Armas contra a Morte?
Sorri-me então desse disparate, dessa loucura!
E entre arpejos de melodias e espirais de fumo dum cigarro fui transportado até a um mundo distante e misterioso, mundo longínquo onde se confundiam recordações dolorosas com pensamentos indecisos do tempo presente.
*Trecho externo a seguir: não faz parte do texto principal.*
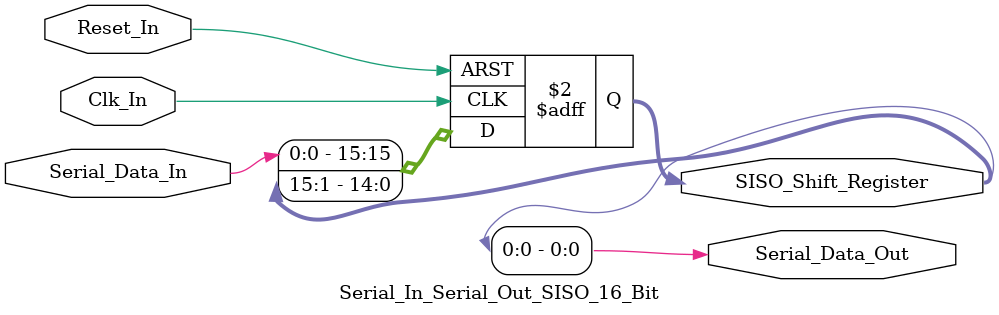
<source format=v>
/*
Verilog Code, to implement a Serial-In-Serial-Out - SISO - 16-Bit Shift Register.



Author : Prasad Narayan Ghatol
*/



module Serial_In_Serial_Out_SISO_16_Bit (
    input             Clk_In,
    input             Reset_In,

    input             Serial_Data_In,
    output            Serial_Data_Out,
    output reg [15:0] SISO_Shift_Register
);



// --------------------------------------------------
// Assignments
// --------------------------------------------------
assign Serial_Data_Out = SISO_Shift_Register[0];



// --------------------------------------------------
// Serial-In-Serial-Out - SISO - 16-Bit Shift Register Logic
// --------------------------------------------------
always @ (negedge Clk_In or posedge Reset_In)
    begin
        if (Reset_In)
            begin
                SISO_Shift_Register <= 16'b0;
            end
        else
            begin
                SISO_Shift_Register[15] <= Serial_Data_In;
                SISO_Shift_Register[14] <= SISO_Shift_Register[15];
                SISO_Shift_Register[13] <= SISO_Shift_Register[14];
                SISO_Shift_Register[12] <= SISO_Shift_Register[13];
                SISO_Shift_Register[11] <= SISO_Shift_Register[12];
                SISO_Shift_Register[10] <= SISO_Shift_Register[11];
                SISO_Shift_Register[9]  <= SISO_Shift_Register[10];
                SISO_Shift_Register[8]  <= SISO_Shift_Register[9];
                SISO_Shift_Register[7]  <= SISO_Shift_Register[8];
                SISO_Shift_Register[6]  <= SISO_Shift_Register[7];
                SISO_Shift_Register[5]  <= SISO_Shift_Register[6];
                SISO_Shift_Register[4]  <= SISO_Shift_Register[5];
                SISO_Shift_Register[3]  <= SISO_Shift_Register[4];
                SISO_Shift_Register[2]  <= SISO_Shift_Register[3];
                SISO_Shift_Register[1]  <= SISO_Shift_Register[2];
                SISO_Shift_Register[0]  <= SISO_Shift_Register[1];
            end
    end



endmodule
</source>
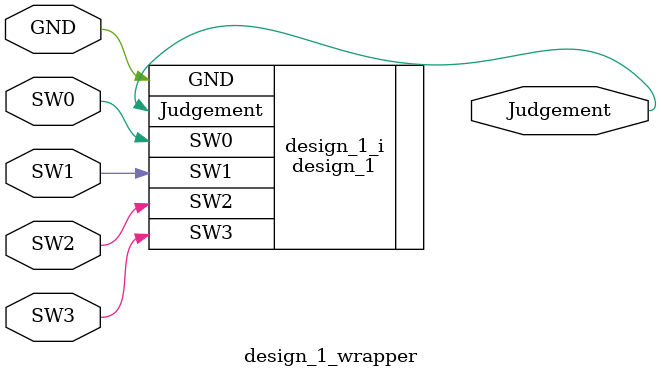
<source format=v>
`timescale 1 ps / 1 ps

module design_1_wrapper
   (GND,
    Judgement,
    SW0,
    SW1,
    SW2,
    SW3);
  input GND;
  output Judgement;
  input SW0;
  input SW1;
  input SW2;
  input SW3;

  wire GND;
  wire Judgement;
  wire SW0;
  wire SW1;
  wire SW2;
  wire SW3;

design_1 design_1_i
       (.GND(GND),
        .Judgement(Judgement),
        .SW0(SW0),
        .SW1(SW1),
        .SW2(SW2),
        .SW3(SW3));
endmodule

</source>
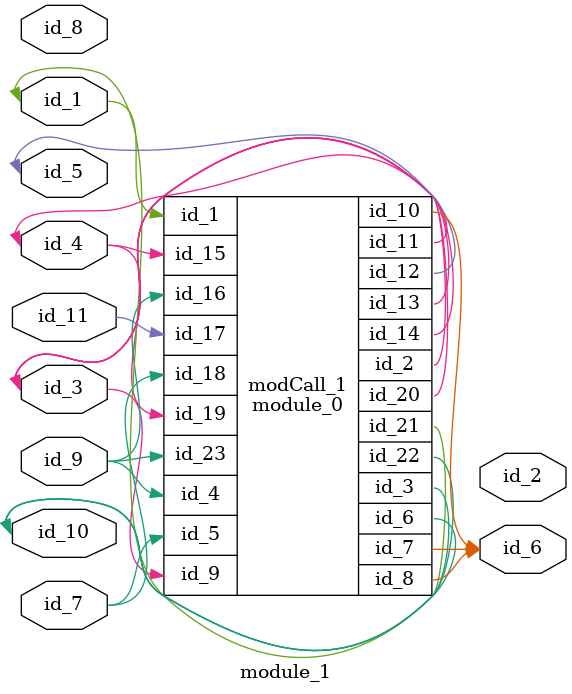
<source format=v>
module module_0 (
    id_1,
    id_2,
    id_3,
    id_4,
    id_5,
    id_6,
    id_7,
    id_8,
    id_9,
    id_10,
    id_11,
    id_12,
    id_13,
    id_14,
    id_15,
    id_16,
    id_17,
    id_18,
    id_19,
    id_20,
    id_21,
    id_22,
    id_23
);
  input wire id_23;
  inout wire id_22;
  output wire id_21;
  inout wire id_20;
  input wire id_19;
  input wire id_18;
  input wire id_17;
  input wire id_16;
  input wire id_15;
  output wire id_14;
  inout wire id_13;
  inout wire id_12;
  output wire id_11;
  output wire id_10;
  input wire id_9;
  output wire id_8;
  output wire id_7;
  inout wire id_6;
  input wire id_5;
  input wire id_4;
  output wire id_3;
  output wire id_2;
  input wire id_1;
endmodule
module module_1 (
    id_1,
    id_2,
    id_3,
    id_4,
    id_5,
    id_6,
    id_7,
    id_8,
    id_9,
    id_10,
    id_11
);
  input wire id_11;
  inout wire id_10;
  input wire id_9;
  input wire id_8;
  input wire id_7;
  output wire id_6;
  inout wire id_5;
  inout wire id_4;
  inout wire id_3;
  output wire id_2;
  inout wire id_1;
  assign id_2[$realtime] = 1'b0;
  module_0 modCall_1 (
      id_1,
      id_3,
      id_10,
      id_9,
      id_7,
      id_10,
      id_6,
      id_6,
      id_3,
      id_6,
      id_3,
      id_5,
      id_4,
      id_3,
      id_4,
      id_9,
      id_11,
      id_7,
      id_4,
      id_3,
      id_1,
      id_10,
      id_9
  );
  wire id_12;
endmodule

</source>
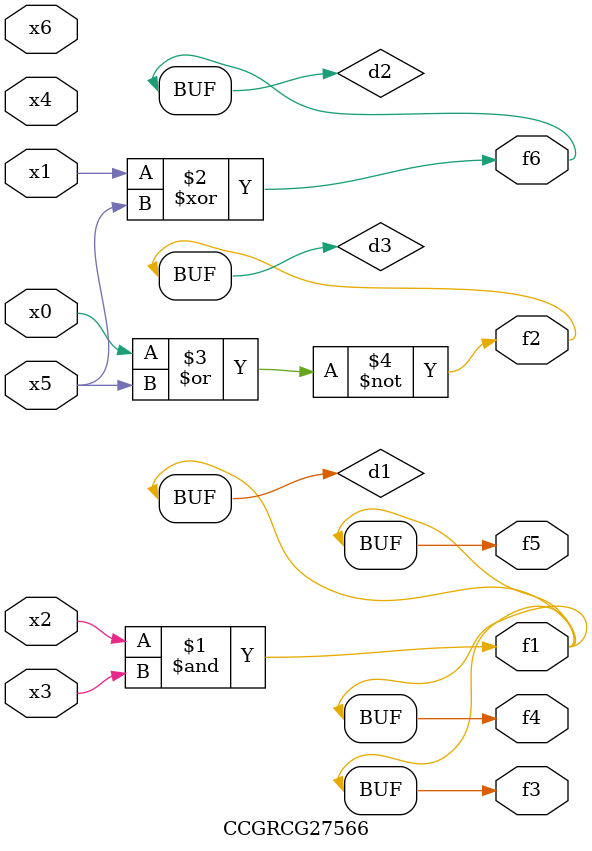
<source format=v>
module CCGRCG27566(
	input x0, x1, x2, x3, x4, x5, x6,
	output f1, f2, f3, f4, f5, f6
);

	wire d1, d2, d3;

	and (d1, x2, x3);
	xor (d2, x1, x5);
	nor (d3, x0, x5);
	assign f1 = d1;
	assign f2 = d3;
	assign f3 = d1;
	assign f4 = d1;
	assign f5 = d1;
	assign f6 = d2;
endmodule

</source>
Mundo de espectros e visões indistintas de anjos e demónios.
"Leucemia, glóbulos brancos e vermelhos, sangue!
Cancro, assassino asqueroso e traidor, febre, glóbulos outra vez!
Pastilhas, comprimidos, agulhas, injecções, olhos ansiosos e feições sorumbáticas de médicos calados em expectativa, batalhões incontáveis de todo esse grande exército que luta, em vão, contra a Morte.
Depois mais sangue, mais glóbulos vermelhos e brancos, faces lívidas de moribundos, desespero na luta, frenesí, raiva e impotência, gargalhadas pungentes e gritos angustiosos.
E cancro, cancro, cancro de novo...
Comprimidos, xaropes, leucemia!"
A seguir uma escuridão, uma tontura e um desesperado e furibundo anelo!...
Dei um salto na cadeira e despertei dessa macabra recordação.
Queria ser poderoso, mais poderoso que todos os reis da terra e do céu só para poder matar a Morte.
Mas, oh loucura, não entendia que era o mesmo que querer queimar o Fogo.
E sorri de quanto era ridículo o meu desejo.
O cigarro acabou e enquanto esmagava a ponta de encontro ao cinzeiro o braço mecânico do gira-discos automático encerrava também a melodia sinfónica.